* Task set:
a - Duplicate the stretch of the lagerstätten post from "Liberation lagerstätten: good (but" through "with a toothbrush?".
b - Translate this sentence from the lagerstätten post into Spanish: "If everything is a lagerstätten, then the term isn't very useful."
c - List every kind of lagerstätten that the post names.

* Selection:
Conservation lagerstätten: exceptional preservation, "low diversity" (but what about the Burgess shale?  Diversity is pretty high there and preservation is incredible.

Concentration lagerstätten: often poor preservation but high diversity

Liberation lagerstätten: good (but not exceptional, i.e. no soft tissue) preservation, high diversity, "easily extracted"

 

So what is left that isn't a lagerstätten?  The Verulam Formation?  It has very high diversity but you often have to do some prepping to clean things up.  Why is this so different from, say, the Owl Creek Formation, which contains a similar number of species but cleans up with a toothbrush?

 

If everything is a lagerstätten, then the term isn't very useful.

 

Sorry to be so negative but this strikes me as someone trying to score a publication by inventing a new way to stretch a useful term (lagerstätten) to cover anything and everything.

* Data shown:

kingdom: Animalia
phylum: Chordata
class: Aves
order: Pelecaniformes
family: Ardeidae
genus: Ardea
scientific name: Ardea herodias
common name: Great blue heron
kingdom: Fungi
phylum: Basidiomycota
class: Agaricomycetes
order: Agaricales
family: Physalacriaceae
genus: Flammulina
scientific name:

...

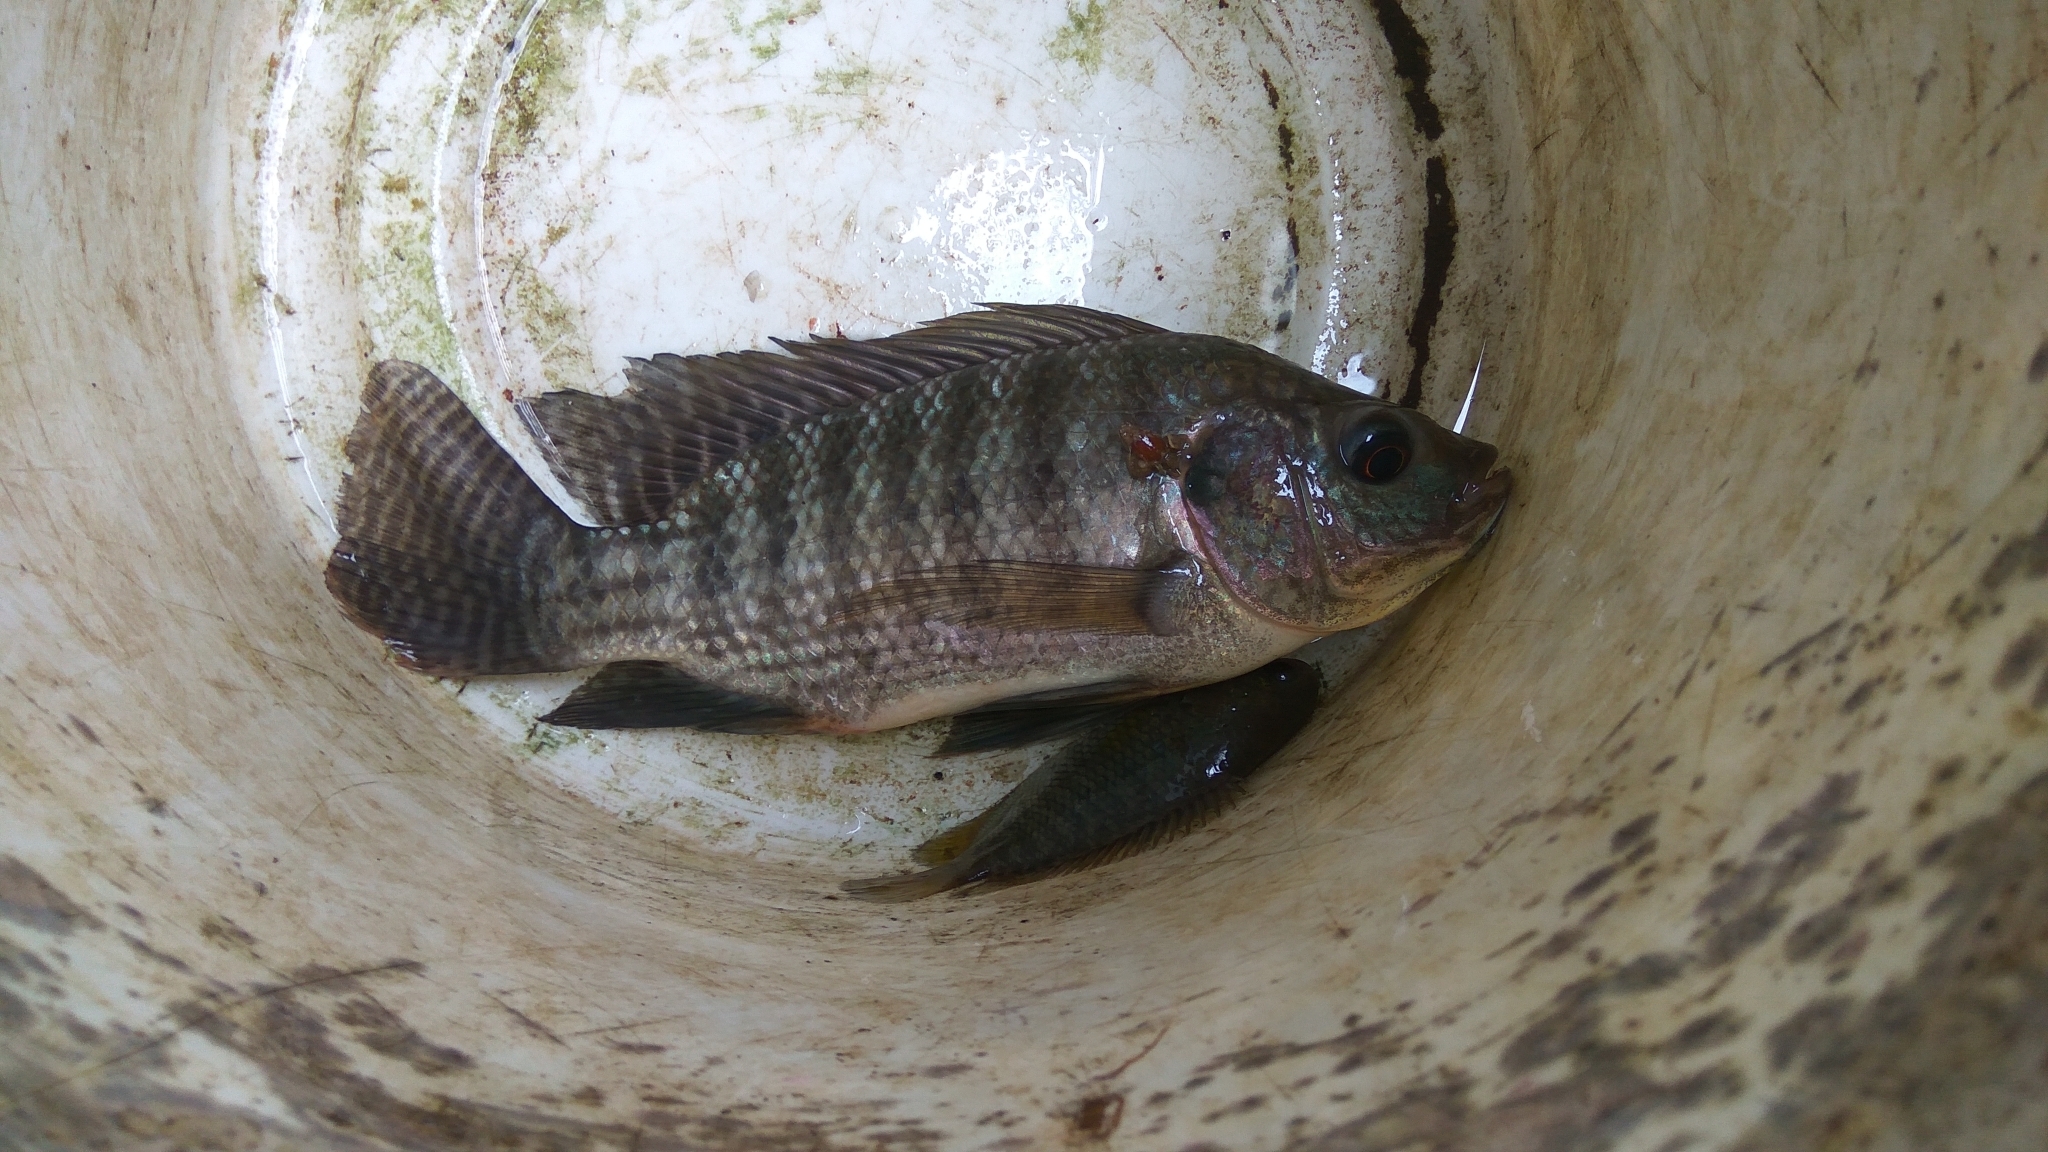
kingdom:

* Answers provided:
a -
Liberation lagerstätten: good (but not exceptional, i.e. no soft tissue) preservation, high diversity, "easily extracted"

 

So what is left that isn't a lagerstätten?  The Verulam Formation?  It has very high diversity but you often have to do some prepping to clean things up.  Why is this so different from, say, the Owl Creek Formation, which contains a similar number of species but cleans up with a toothbrush?

b - Si todo es un lagerstätten, entonces el término no es muy útil.

c -
Conservation lagerstätten
Concentration lagerstätten
Liberation lagerstätten